Good Omens by Pratchett Terry

Author:Pratchett, Terry [Pratchett, Terry]
Language: eng
Format: epub
Publisher: HarperTorch
Published: 1990-08-15T06:00:00+00:00

Jesus won't cut you off before you're through

With him you won't never get a crossed line,

And when your bill comes it'll all be properly itemized

He's the telephone repairman on the switchboard of my life

the choir sang. Marvin was fond of that song. He had written it himself. Other songs he had written included: "Happy Mister Jesus," "Jesus, Can I Come and Stay at Your Place?" "That OI' Fiery Cross," "Jesus Is the Sticker on the Bumper of My Soul," and "When I'm Swept Up by the Rapture Grab the Wheel of My Pick-Up." They were available on Jesus Is My Buddy (LP, cassette, and CD), and were advertised every four minutes on Bagman's evangelical network. [$12.95 per LP or cassette, $24.95 per CD, although you got a free copy of the LP with every $500 you donated to Marvin Bagman's mission.]

Despite the fact that the lyrics didn't rhyme, or, as a rule, make any sense, and that Marvin, who was not particularly musical, had stolen all the tunes from old country songs, Jesus Is My Buddy had sold over four million copies.

Marvin had started off as a country singer, singing old Conway Twitty and Johnny Cash songs.

He had done regular live concerts from San Quentin jail until the civil rights people got him under the Cruel and Unusual Punishment clause.

It was then that Marvin got religion. Not the quiet, personal kind, that involves doing good deeds and living a better life; not even the kind that involves putting on a suit and ringing people's doorbells; but the kind that involves having your own TV network and getting people to send you money.

He had found the perfect TV mix, on Marvin's Hour of Power ("The show that put the FUN back into Fundamentalist!"). Four threeminute songs from the LP, twenty minutes of Hellfire, and five minutes of healing people. (The remaining twenty-three minutes were spent alternately cajoling, pleading, threatening, begging, and occasionally simply asking for money.) In the early days he had actually brought people into the studio to heal, but had found that too complicated, so these days he simply proclaimed visions vouchsafed to him of viewers all across America getting magically cured as they watched.
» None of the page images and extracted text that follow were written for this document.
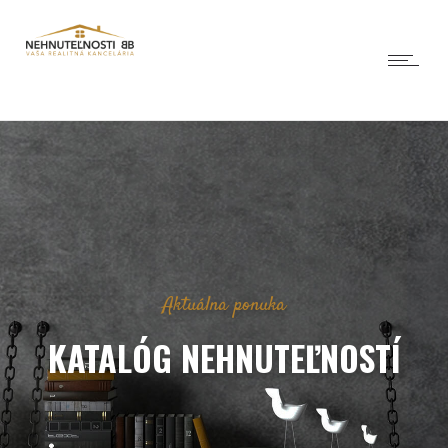
Aktuálna ponuka
KATALÓG NEHNUTEĽNOSTÍ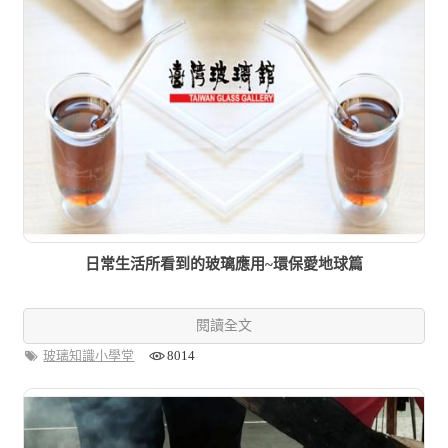
日常生活所看到的玻璃應用~環保愛地球篇
閱讀全文
玻璃知識小學堂
8014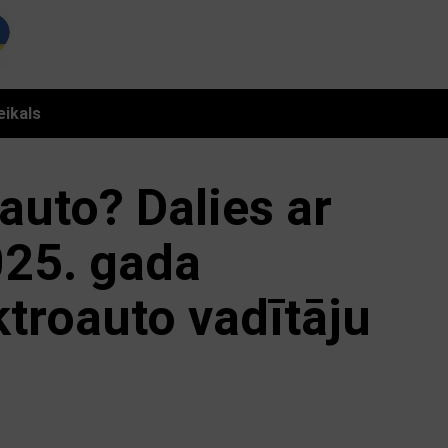
eikals
auto? Dalies ar
025. gada
ktroauto vadītāju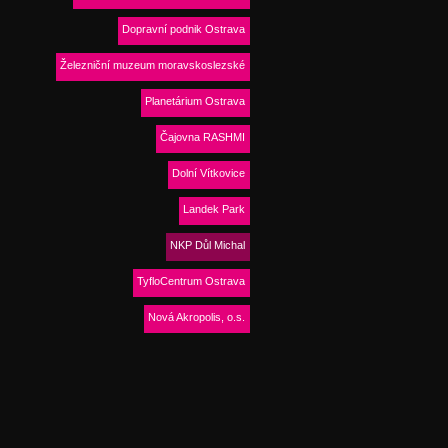
Dopravní podnik Ostrava
Železniční muzeum moravskoslezské
Planetárium Ostrava
Čajovna RASHMI
Dolní Vítkovice
Landek Park
NKP Důl Michal
TyfloCentrum Ostrava
Nová Akropolis, o.s.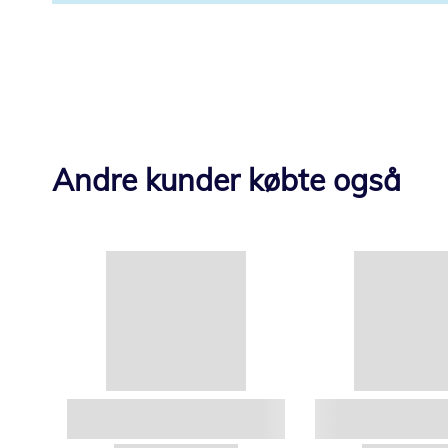
Andre kunder købte også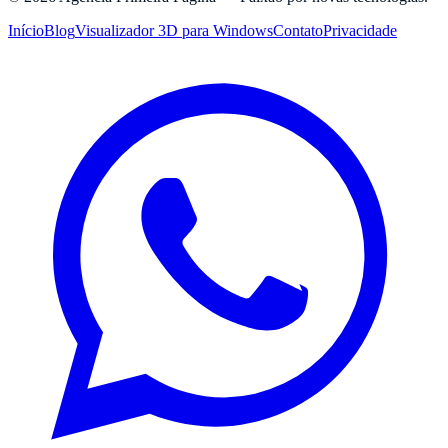
Início
Blog
Visualizador 3D para Windows
Contato
Privacidade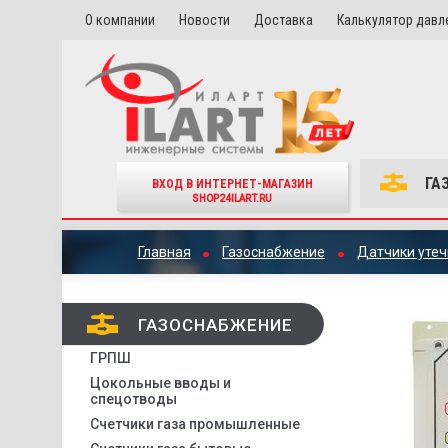
О компании
Новости
Доставка
Калькулятор давл
ГА
ВХОД В ИНТЕРНЕТ-МАГАЗИН
SHOP24ILART.RU
Главная
Газоснабжение
Датчики утеч
ГАЗОСНАБЖЕНИЕ
ГРПШ
Цокольные вводы и
спецотводы
Счетчики газа промышленные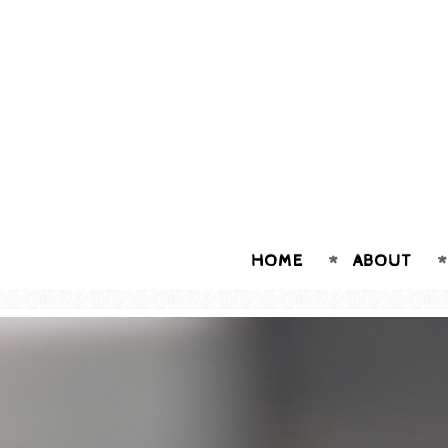
HOME
ABOUT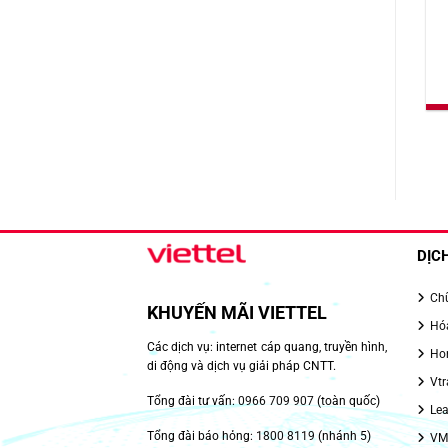
DỊC
Chữ
KHUYẾN MÃI VIETTEL
Hóa
Các dịch vụ: internet cáp quang, truyền hình,
Hom
di động và dịch vụ giải pháp CNTT.
Vtr
Tổng đài tư vấn:
0966 709 907
(toàn quốc)
Lea
Tổng đài báo hỏng:
1800 8119
(nhánh 5)
VMe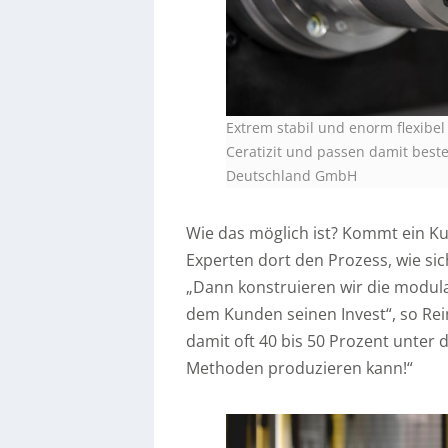
Extrem stabil und enorm flexibe
Ceratizit und passen damit best
Deutschland GmbH
Wie das möglich ist? Kommt ein K
Experten dort den Prozess, wie sich
„Dann konstruieren wir die modula
dem Kunden seinen Invest“, so Re
damit oft 40 bis 50 Prozent unter 
Methoden produzieren kann!“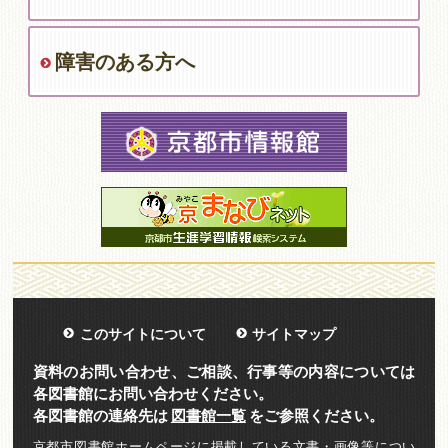
障害のある方へ
このサイトについて
サイトマップ
資料のお問い合わせ、ご相談、行事等の内容については
各図書館にお問い合わせください。
各図書館の連絡先は
図書館一覧
をご参照ください。
京都市図書館ホームページに掲載している文書・画像等につい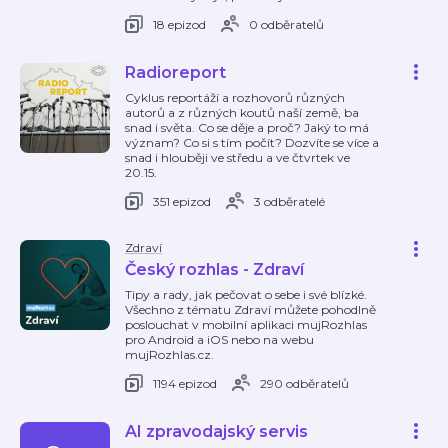
18 epizod
0 odběratelů
Radioreport
Cyklus reportáží a rozhovorů různých
autorů a z různých koutů naší země, ba
snad i světa. Co se děje a proč? Jaký to má
význam? Co si s tím počít? Dozvíte se více a
snad i hlouběji ve středu a ve čtvrtek ve
20.15.
351 epizod
3 odběratelé
Zdraví
Český rozhlas - Zdraví
Tipy a rady, jak pečovat o sebe i své blízké.
Všechno z tématu Zdraví můžete pohodlně
poslouchat v mobilní aplikaci mujRozhlas
pro Android a iOS nebo na webu
mujRozhlas.cz.
1194 epizod
290 odběratelů
AI zpravodajský servis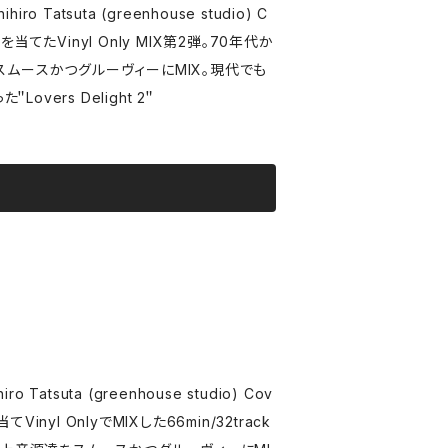
スムースかつグルーヴィーにMIX。現代でも
vers Delight 2＂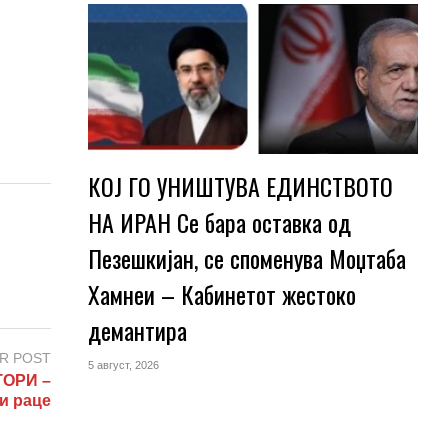
КОЈ ГО УНИШТУВА ЕДИНСТВОТО
НА ИРАН Се бара оставка од
Пезешкијан, се споменува Моџтаба
Хамнеи – Кабинетот жестоко
демантира
R POST
5 август, 2026
ОРИ –
и раце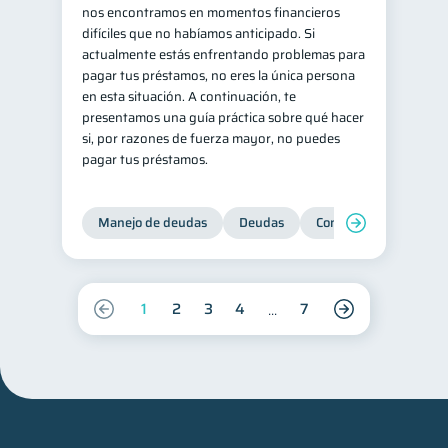
nos encontramos en momentos financieros
difíciles que no habíamos anticipado. Si
actualmente estás enfrentando problemas para
pagar tus préstamos, no eres la única persona
en esta situación. A continuación, te
presentamos una guía práctica sobre qué hacer
si, por razones de fuerza mayor, no puedes
pagar tus préstamos.
Manejo de deudas
Deudas
Control de deudas
1
2
3
4
7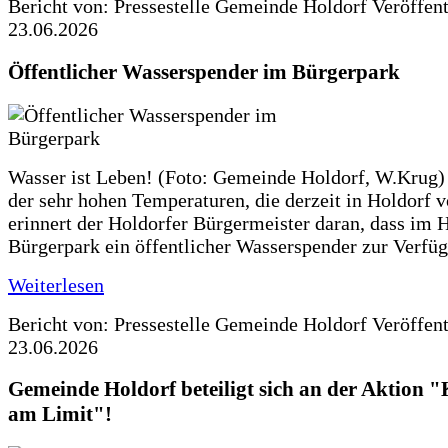
Bericht von: Pressestelle Gemeinde Holdorf
Veröffen
23.06.2026
Öffentlicher Wasserspender im Bürgerpark
Wasser ist Leben! (Foto: Gemeinde Holdorf, W.Krug)
der sehr hohen Temperaturen, die derzeit in Holdorf v
erinnert der Holdorfer Bürgermeister daran, dass im 
Bürgerpark ein öffentlicher Wasserspender zur Verfüg
Weiterlesen
Bericht von: Pressestelle Gemeinde Holdorf
Veröffen
23.06.2026
Gemeinde Holdorf beteiligt sich an der Aktio
am Limit"!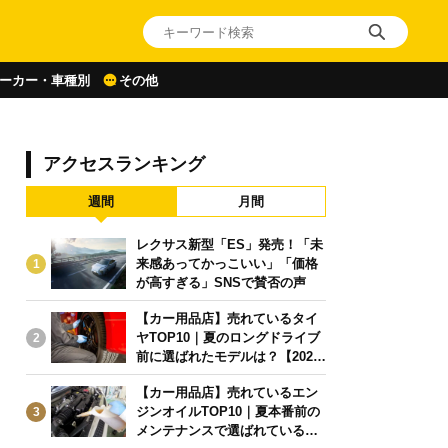
ーカー・車種別
その他
アクセスランキング
週間
月間
レクサス新型「ES」発売！「未
来感あってかっこいい」「価格
1
が高すぎる」SNSで賛否の声
【カー用品店】売れているタイ
ヤTOP10｜夏のロングドライブ
2
前に選ばれたモデルは？【2026
年6月版】
【カー用品店】売れているエン
ジンオイルTOP10｜夏本番前の
3
メンテナンスで選ばれている人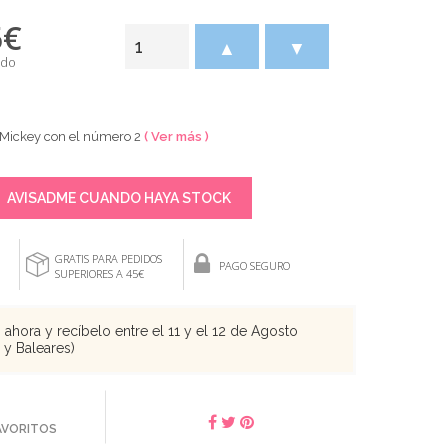
5
€
▲
▼
ido
Mickey con el número 2
( Ver más )
AVISADME CUANDO HAYA STOCK
GRATIS PARA PEDIDOS
PAGO SEGURO
SUPERIORES A 45€
ahora y recíbelo entre el 11 y el 12 de Agosto
s y Baleares)
FAVORITOS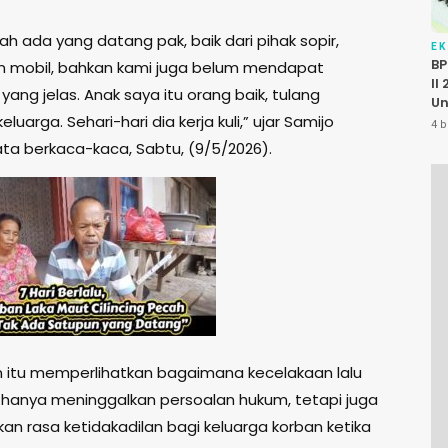
ah ada yang datang pak, baik dari pihak sopir,
E
BP
 mobil, bahkan kami juga belum mendapat
II
yang jelas. Anak saya itu orang baik, tulang
Un
luarga. Sehari-hari dia kerja kuli,” ujar Samijo
P
4 b
K
a berkaca-kaca, Sabtu, (9/5/2026).
Pu
 itu memperlihatkan bagaimana kecelakaan lalu
ak hanya meninggalkan persoalan hukum, tetapi juga
an rasa ketidakadilan bagi keluarga korban ketika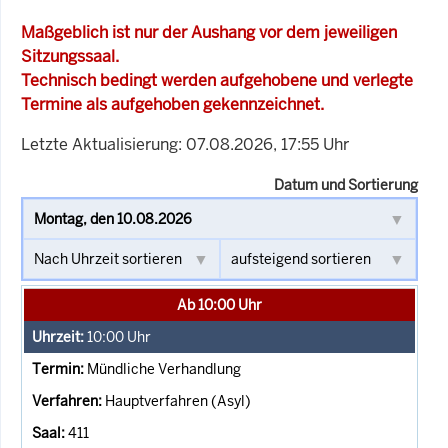
Maßgeblich ist nur der Aushang vor dem jeweiligen
Sitzungssaal.
Technisch bedingt werden aufgehobene und verlegte
Termine als aufgehoben gekennzeichnet.
Letzte Aktualisierung: 07.08.2026, 17:55 Uhr
Datum und Sortierung
Ab 10:00 Uhr
10:00
Uhr
Mündliche Verhandlung
Hauptverfahren (Asyl)
411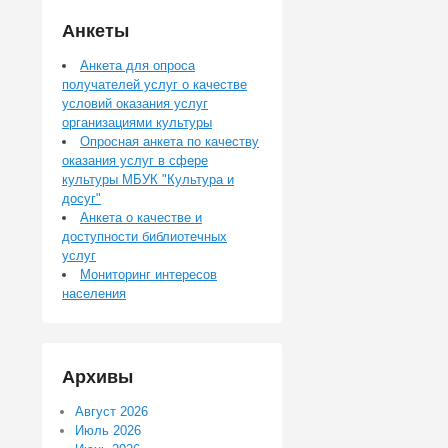
Анкеты
Анкета для опроса
получателей услуг о качестве
условий оказания услуг
организациями культуры
Опросная анкета по качеству
оказания услуг в сфере
культуры МБУК "Культура и
досуг"
Анкета о качестве и
доступности библиотечных
услуг
Мониторинг интересов
населения
Архивы
Август 2026
Июль 2026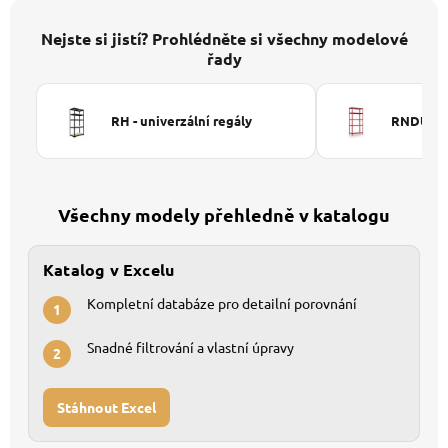
Nejste si jistí? Prohlédněte si všechny modelové
řady
RH - univerzální regály
RNDU-KUI
Všechny modely přehledně v katalogu
Katalog v Excelu
Kompletní databáze pro detailní porovnání
1
Snadné filtrování a vlastní úpravy
2
Stáhnout Excel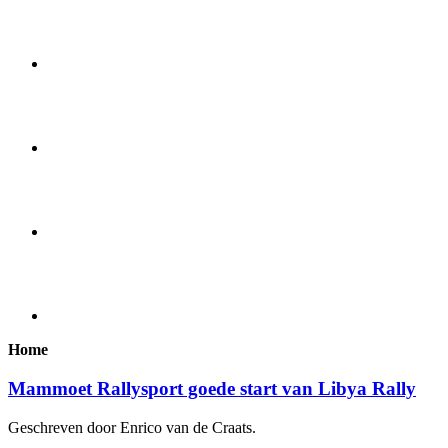
Home
Mammoet Rallysport goede start van Libya Rally
Geschreven door Enrico van de Craats.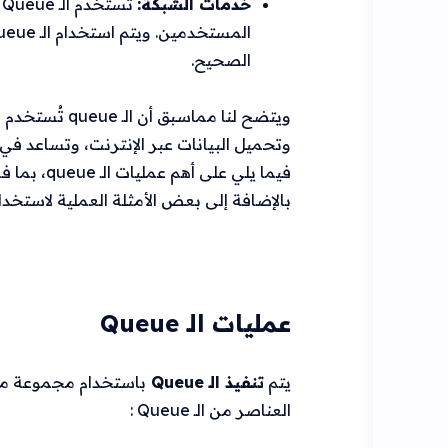
خدمات الشبكة:
ت
الصحيح.
ويتضح لنا مما
وتحميل البيانات عبر الإنترنت، وتساعد في
بالإضافة إلى بعض الأمثلة العملية لاستخدام الـ queue في الب
عمليات الـ Queue
يتم
تنفيذ الـ Queue
العناصر من الـ Queue :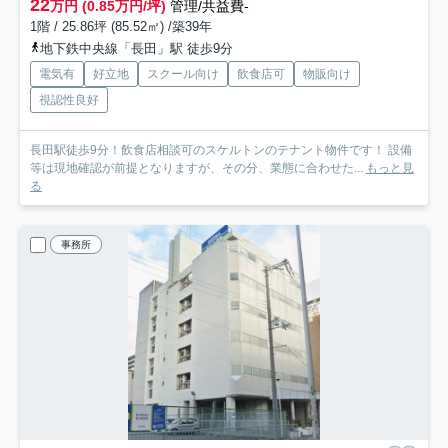
22
万円 (0.85万円/坪)
管理/共益費-
1階 / 25.86坪 (85.52㎡) /築39年
地下鉄中央線「長田」駅 徒歩9分
電気有
好立地
スクール向け
飲食店可
物販向け
視認性良好
長田駅徒歩9分！飲食店相談可のスケルトンのテナント物件です！ 設備
等は現地確認が前提となりますが、その分、業態に合わせた...
もっと見
る
事務所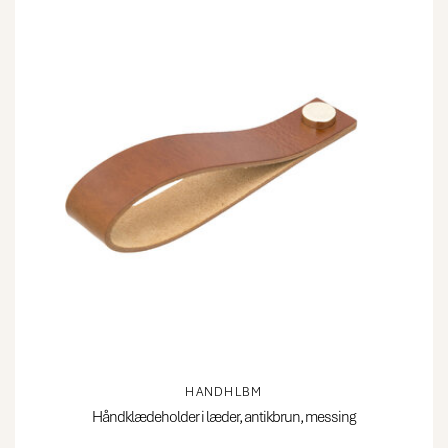
HANDHLBM
Håndklædeholder i læder, antikbrun, messing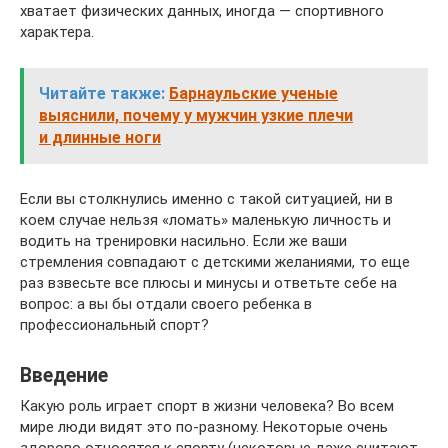
хватает физических данных, иногда — спортивного
характера.
Читайте также:
Барнаульские ученые
выяснили, почему у мужчин узкие плечи
и длинные ноги
Если вы столкнулись именно с такой ситуацией, ни в
коем случае нельзя «ломать» маленькую личность и
водить на тренировки насильно. Если же ваши
стремления совпадают с детскими желаниями, то еще
раз взвесьте все плюсы и минусы и ответьте себе на
вопрос: а вы бы отдали своего ребенка в
профессиональный спорт?
Введение
Какую роль играет спорт в жизни человека? Во всем
мире люди видят это по-разному. Некоторые очень
здорово относятся к спорту (некоторые даже считают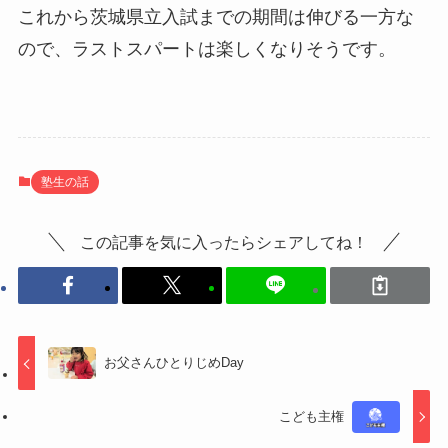
これから茨城県立入試までの期間は伸びる一方な
ので、ラストスパートは楽しくなりそうです。
塾生の話
この記事を気に入ったらシェアしてね！
お父さんひとりじめDay
こども主権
This was much simpler—he no longer needed to hire actors, and there was no way anyone could check on his success rate. [It might have surprised Marvin to know there actually was a success rate. Some people would get better from anything.]

The world is a lot more complicated than most people believe. Many people believed, for example, that Marvin was not a true Believer because he made so much money out of it. They were wrong. He believed with all his heart. He believed utterly, and spent a lot of the money that flooded in on what he really thought was the Lord's work.

The phone line to the saviour's always free of interference

He's in at any hour, day or night

And when you call J-E-S-U-S you always call toll free

He's the telephone repairman on the switchboard of my life.